ABOUT THIS TASK:
What you return should be the full listing, copied exactly and stripped of its pictures.
#### RECORD EXTRACTS ####
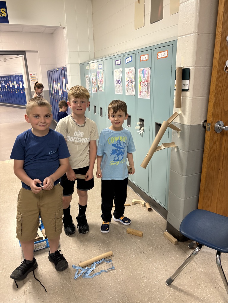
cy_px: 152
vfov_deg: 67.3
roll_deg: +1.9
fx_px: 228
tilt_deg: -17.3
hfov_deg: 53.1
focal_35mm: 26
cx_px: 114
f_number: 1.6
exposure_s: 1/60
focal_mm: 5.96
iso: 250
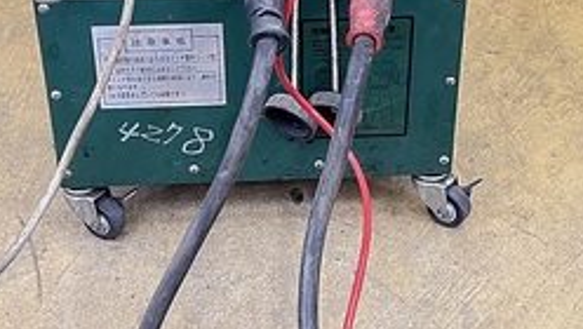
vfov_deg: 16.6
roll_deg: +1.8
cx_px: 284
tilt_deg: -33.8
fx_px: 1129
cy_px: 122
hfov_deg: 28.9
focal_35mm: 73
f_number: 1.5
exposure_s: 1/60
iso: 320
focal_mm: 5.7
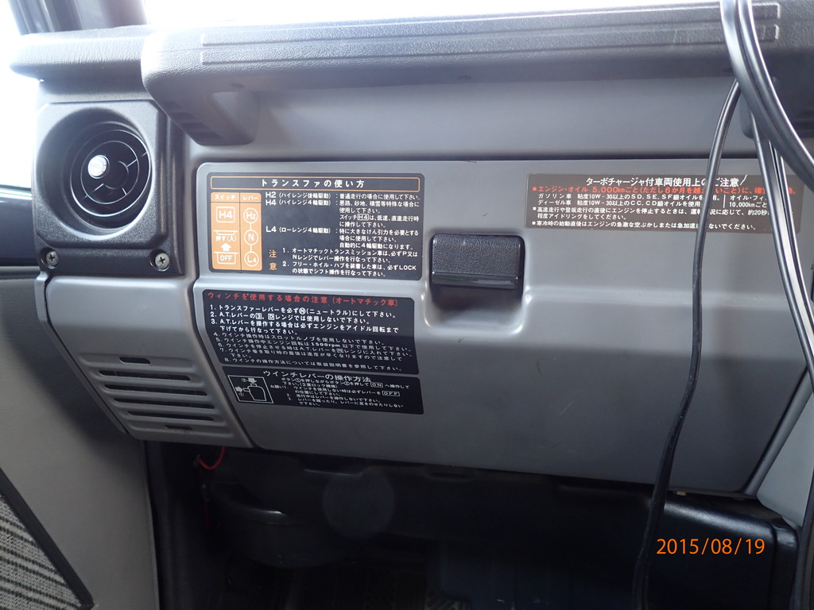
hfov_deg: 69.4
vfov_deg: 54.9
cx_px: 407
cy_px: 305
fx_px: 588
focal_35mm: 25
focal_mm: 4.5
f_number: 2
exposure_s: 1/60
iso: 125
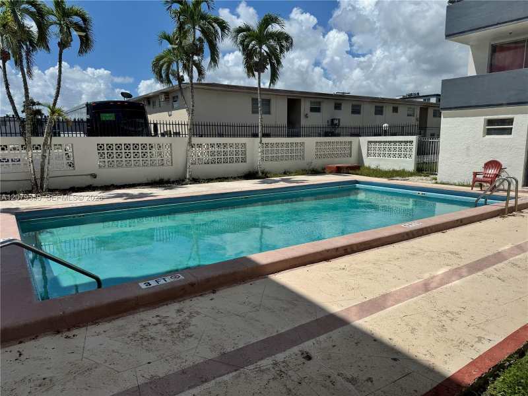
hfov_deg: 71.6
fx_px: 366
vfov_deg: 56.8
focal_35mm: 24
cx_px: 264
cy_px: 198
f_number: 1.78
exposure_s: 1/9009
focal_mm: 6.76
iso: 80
####
TASK SOLUTION:
cy_px: 152
vfov_deg: 67.3
roll_deg: +1.9
fx_px: 228
tilt_deg: -17.3
hfov_deg: 53.1
focal_35mm: 26
cx_px: 114
f_number: 1.6
exposure_s: 1/60
focal_mm: 5.96
iso: 250
vfov_deg: 16.6
roll_deg: +1.8
cx_px: 284
tilt_deg: -33.8
fx_px: 1129
cy_px: 122
hfov_deg: 28.9
focal_35mm: 73
f_number: 1.5
exposure_s: 1/60
iso: 320
focal_mm: 5.7
hfov_deg: 69.4
vfov_deg: 54.9
cx_px: 407
cy_px: 305
fx_px: 588
focal_35mm: 25
focal_mm: 4.5
f_number: 2
exposure_s: 1/60
iso: 125
hfov_deg: 71.6
fx_px: 366
vfov_deg: 56.8
focal_35mm: 24
cx_px: 264
cy_px: 198
f_number: 1.78
exposure_s: 1/9009
focal_mm: 6.76
iso: 80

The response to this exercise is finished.